MRDL (Maximum Residual Disinfectant Level)

An MRDL is the highest level of a disinfectant allowed in drinking water that EPA will permit while still protecting public health, set because some level of disinfection must remain in water to control microbial contamination (40 CFR § 141.2).

Where you'll see it on a CCR

Your Consumer Confidence Report lists MRDLs in the disinfectant residuals table, separate from the MCL table used for contaminants. Three disinfectants carry federal MRDLs under 40 CFR § 141.65:

| Disinfectant | MRDL | Measurement basis | |---|---|---| | Chlorine | 4.0 mg/L as Cl2 | Running annual average (RAA) | | Chloramines | 4.0 mg/L as Cl2 | Running annual average (RAA) | | Chlorine dioxide | 0.8 mg/L | Daily maximum |

Each reported value is the system's actual measured level. A result at or below the MRDL means the disinfectant residual is within the permitted range. Chlorine and chloramine levels are averaged across the distribution system over a rolling 12-month period; chlorine dioxide is evaluated against a single-day maximum because acute exposure is the primary concern.

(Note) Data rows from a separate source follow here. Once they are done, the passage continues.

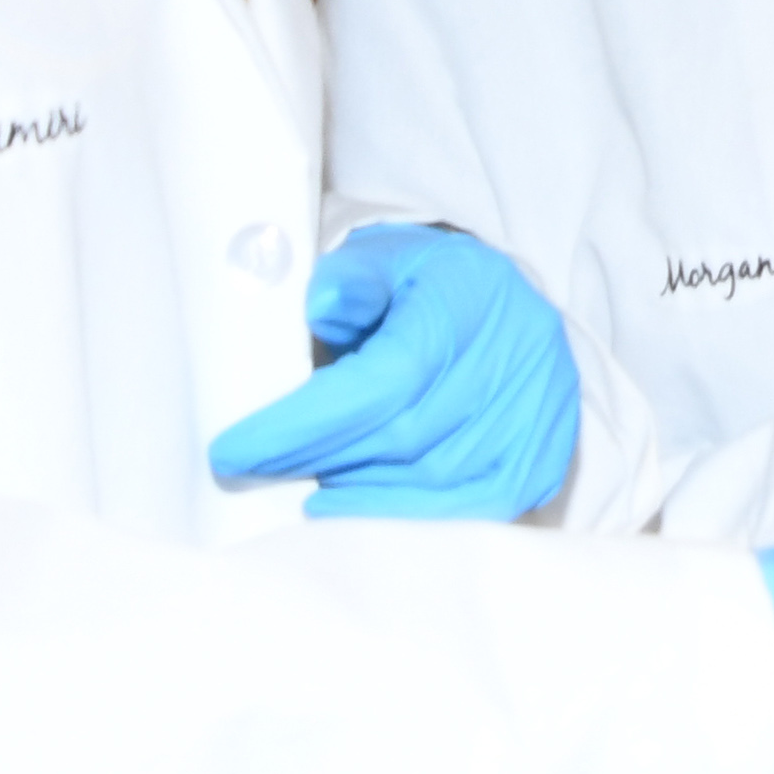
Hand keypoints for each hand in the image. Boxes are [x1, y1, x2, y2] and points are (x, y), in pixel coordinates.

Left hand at [207, 225, 579, 519]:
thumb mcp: (383, 257)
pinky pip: (471, 510)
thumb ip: (351, 280)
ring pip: (436, 482)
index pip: (383, 381)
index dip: (307, 424)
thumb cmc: (425, 284)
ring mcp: (534, 418)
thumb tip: (325, 304)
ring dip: (361, 494)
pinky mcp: (537, 463)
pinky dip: (409, 517)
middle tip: (260, 468)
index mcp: (468, 302)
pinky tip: (360, 512)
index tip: (236, 450)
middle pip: (404, 438)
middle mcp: (514, 361)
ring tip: (308, 487)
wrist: (501, 303)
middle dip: (321, 459)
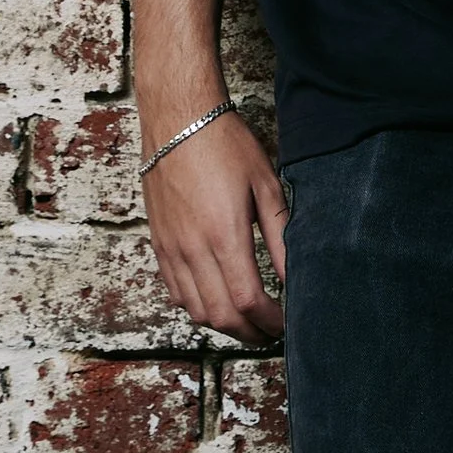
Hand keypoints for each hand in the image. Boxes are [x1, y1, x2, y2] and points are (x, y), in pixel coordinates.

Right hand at [142, 112, 286, 342]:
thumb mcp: (265, 185)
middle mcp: (192, 248)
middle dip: (250, 333)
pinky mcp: (158, 243)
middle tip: (272, 333)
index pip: (248, 300)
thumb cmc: (225, 145)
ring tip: (248, 323)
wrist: (177, 118)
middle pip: (220, 315)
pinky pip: (175, 292)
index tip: (286, 323)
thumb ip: (281, 236)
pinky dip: (197, 308)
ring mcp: (171, 248)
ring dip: (224, 325)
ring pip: (194, 310)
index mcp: (223, 234)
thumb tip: (294, 277)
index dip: (270, 321)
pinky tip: (217, 302)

Alongside each MRDL, your CCR also lists the corresponding MRDLG (Maximum Residual Disinfectant Level Goal). MRDLGs are non-enforceable health goals set at the level where no known or anticipated adverse effect on human health occurs. Because maintaining some disinfectant residual is mandatory, MRDLGs can be set at zero for some disinfectants even when the enforceable MRDL is higher — the MRDLG reflects an ideal, not an achievable operating target.

How it's measured

Utilities collect distribution-system samples at points throughout their service area — not just at the treatment plant exit. For chlorine and chloramine residuals, the RAA is calculated from those monitoring samples across the preceding 12 months. If a system's RAA exceeds 4.0 mg/L, it is in violation of the MRDL even if individual samples are below the limit on a given day.

The 0.8 mg/L chlorine dioxide limit works differently: a single daily exceedance triggers a violation, with additional monitoring required the following two days. This tighter window reflects chlorine dioxide's potential to form disinfection byproducts and its distinct toxicological profile.

MRDL violations must be reported to customers. The statutory authority for MRDLs is SDWA § 1412, and the specific numeric limits are codified at 40 CFR § 141.65.


Citations: 40 CFR § 141.2 (MRDL definition); 40 CFR § 141.65 (numeric limits for chlorine, chloramines, chlorine dioxide); SDWA § 1412, 42 U.S.C. § 300g-1 (statutory authority). Cornell LII: law.cornell.edu/cfr/text/40/141.65.